A un diputado de Vox, Antonio Gallego, se le ha escapado, a micrófono cerrado, un “¡hijoputa!” dirigido al presidente de la Generalitat, el molt honorable Niño con Barba.
Unos diputados lazis lo han oído y han corrido con el cuento a la presidenta de la Cámara:
--¡Señorita Rotenmeyer! ¡Señorita Rotenmeyer!
--¿Qué pasa, niños? ¿Qué os pasa, que venís tan alterados?
--¡Que el Antoniu ha dicho caca!
¡Ay, los chivatillos del régimen! ¡Qué sería del régimen sin los chotas, sin los denunciantes, sin los Santi Espot!...
--¿Es eso verdad, Gallego? --pregunta, severa, la trapis.
--Seño, es que yo sólo…
--¡De cara a la pared!... Y que no se repita, porque la próxima vez te envío al aula de las niñas, para que se rían de ti.
La presidenta le exigió a Gallego que retirase el exabrupto o lo expulsaba. Accedió, o se sometió, el diputado, poniendo como atenuante que a él y a su partido el presidente Aragonès les llama cada día “nazis” y “fascistas”.
Recapitulemos: como es notorio, nazi es la contracción de nacionalsocialismo, y en puridad si a alguien le correspondería en España tal abreviatura sería más bien al partido del Niño con Barba; pues su ideología suma las ideas socialistas y el nacionalismo con tendencias totalitarias, como demuestra su historia y como confirmó el golpe de Estado del otoño de 2017, cuyo motor fue Oriol Junqueras, tal como explicó en el juicio el fiscal Zaragoza; golpe postmoderno que acabó con la cúpula criminal fugada de la justicia o entre barrotes.

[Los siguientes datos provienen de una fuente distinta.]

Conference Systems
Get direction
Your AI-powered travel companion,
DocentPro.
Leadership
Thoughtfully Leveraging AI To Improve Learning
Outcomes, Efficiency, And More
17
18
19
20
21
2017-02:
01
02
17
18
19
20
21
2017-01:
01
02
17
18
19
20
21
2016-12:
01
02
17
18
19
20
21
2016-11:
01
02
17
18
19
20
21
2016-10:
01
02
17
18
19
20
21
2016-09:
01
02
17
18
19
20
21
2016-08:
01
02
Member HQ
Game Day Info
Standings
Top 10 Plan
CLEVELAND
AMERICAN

Esto de llamar nazi al adversario es como lo de fascista: quienes acusan a los demás de serlo son casi los únicos fascistas que hay en España, o sea los matones autodenominados “antifascistas”. ¡Tiene guasa!

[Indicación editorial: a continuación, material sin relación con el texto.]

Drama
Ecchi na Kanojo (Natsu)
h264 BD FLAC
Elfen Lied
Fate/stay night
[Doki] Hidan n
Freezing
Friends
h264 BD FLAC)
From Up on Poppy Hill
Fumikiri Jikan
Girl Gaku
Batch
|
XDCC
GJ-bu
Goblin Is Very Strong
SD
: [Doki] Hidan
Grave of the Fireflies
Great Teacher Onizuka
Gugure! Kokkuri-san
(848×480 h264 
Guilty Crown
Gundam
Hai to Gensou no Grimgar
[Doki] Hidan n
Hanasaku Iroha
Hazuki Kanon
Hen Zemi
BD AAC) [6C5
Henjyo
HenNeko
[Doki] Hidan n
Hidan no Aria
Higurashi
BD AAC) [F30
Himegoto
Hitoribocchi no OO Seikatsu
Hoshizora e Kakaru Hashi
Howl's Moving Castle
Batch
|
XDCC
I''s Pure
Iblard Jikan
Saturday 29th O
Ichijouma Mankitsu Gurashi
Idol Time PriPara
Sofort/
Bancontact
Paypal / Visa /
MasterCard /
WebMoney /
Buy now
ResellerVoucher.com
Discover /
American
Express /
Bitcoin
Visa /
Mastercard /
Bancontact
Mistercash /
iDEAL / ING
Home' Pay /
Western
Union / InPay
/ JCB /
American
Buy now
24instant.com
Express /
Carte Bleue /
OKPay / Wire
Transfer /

Dime de lo que acusas y te diré lo que eres.
Volviendo al término nazi: dadas sus siniestras connotaciones --Estado policial, guerra, asesinato de los adversarios, Holocausto-- sólo insultan con él los fanáticos y los aprovechados. Es una derivada de la infame “industria del Holocausto”: la explotación, con fines comerciales, de las víctimas del Zyklon B, ya sea para películas y novelas sentimentales, ya sea como recurso retórico para la demonización del adversario y dignificación propia. Es kitsch. Es bajo.
--¿Qué habéis hecho estas vacaciones?
--Pues llevé a la familia a visitar Auschwitz. ¡Oh, volvimos conmovidos!

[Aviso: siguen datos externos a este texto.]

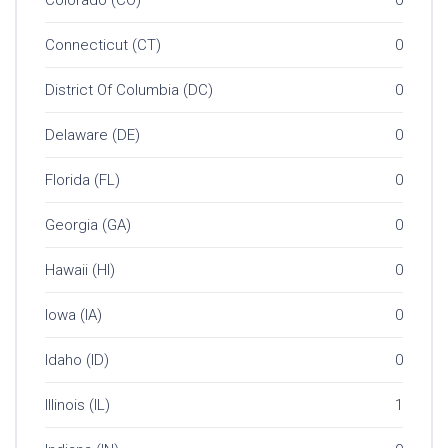
Connecticut (CT)
0
District Of Columbia (DC)
0
Delaware (DE)
0
Florida (FL)
0
Georgia (GA)
0
Hawaii (HI)
0
Iowa (IA)
0
Idaho (ID)
0
Illinois (IL)
1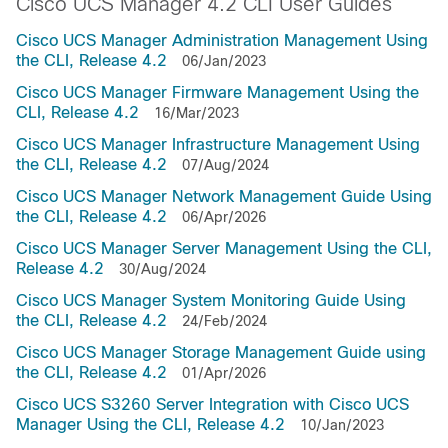
Cisco UCS Manager 4.2 CLI User Guides
Cisco UCS Manager Administration Management Using
the CLI, Release 4.2
06/Jan/2023
Cisco UCS Manager Firmware Management Using the
CLI, Release 4.2
16/Mar/2023
Cisco UCS Manager Infrastructure Management Using
the CLI, Release 4.2
07/Aug/2024
Cisco UCS Manager Network Management Guide Using
the CLI, Release 4.2
06/Apr/2026
Cisco UCS Manager Server Management Using the CLI,
Release 4.2
30/Aug/2024
Cisco UCS Manager System Monitoring Guide Using
the CLI, Release 4.2
24/Feb/2024
Cisco UCS Manager Storage Management Guide using
the CLI, Release 4.2
01/Apr/2026
Cisco UCS S3260 Server Integration with Cisco UCS
Manager Using the CLI, Release 4.2
10/Jan/2023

--Haberme dicho que íbais allí. Te hubiera recomendado un restaurantito cerca…
--Hombre, lástima, porque la verdad es que comimos así así, en un bistró…
Seamos serios. Llamarle a alguien, por lo bajinis, para que no te oiga la seño, “hijo de puta”… la belle affaire! Se pueden ofender los quisquillosos (“¡A mi santa madre, ni mentarla!”) pero la inmensa mayoría sabe que esa palabra, como en inglés bastard, o en francés connard, no quiere decir nada y sólo expresa un repudio indignado.
Por el contrario, asimilar una formación política al nazismo es atribuirle la pura maldad, expulsarlo de la comunidad humana.
Harían bien los diputados de Vox en no dejarse avasallar con este término --por el representante, además, de un partido con los antecedentes que tiene-- y llevar el tema a los tribunales.
Al filósofo inglés Roger Scruton le insultaron así una vez, llevó el asunto al juez, y con la indemnización se compró una casa de campo estupenda. La disfrutó mucho recordando cómo la pagó.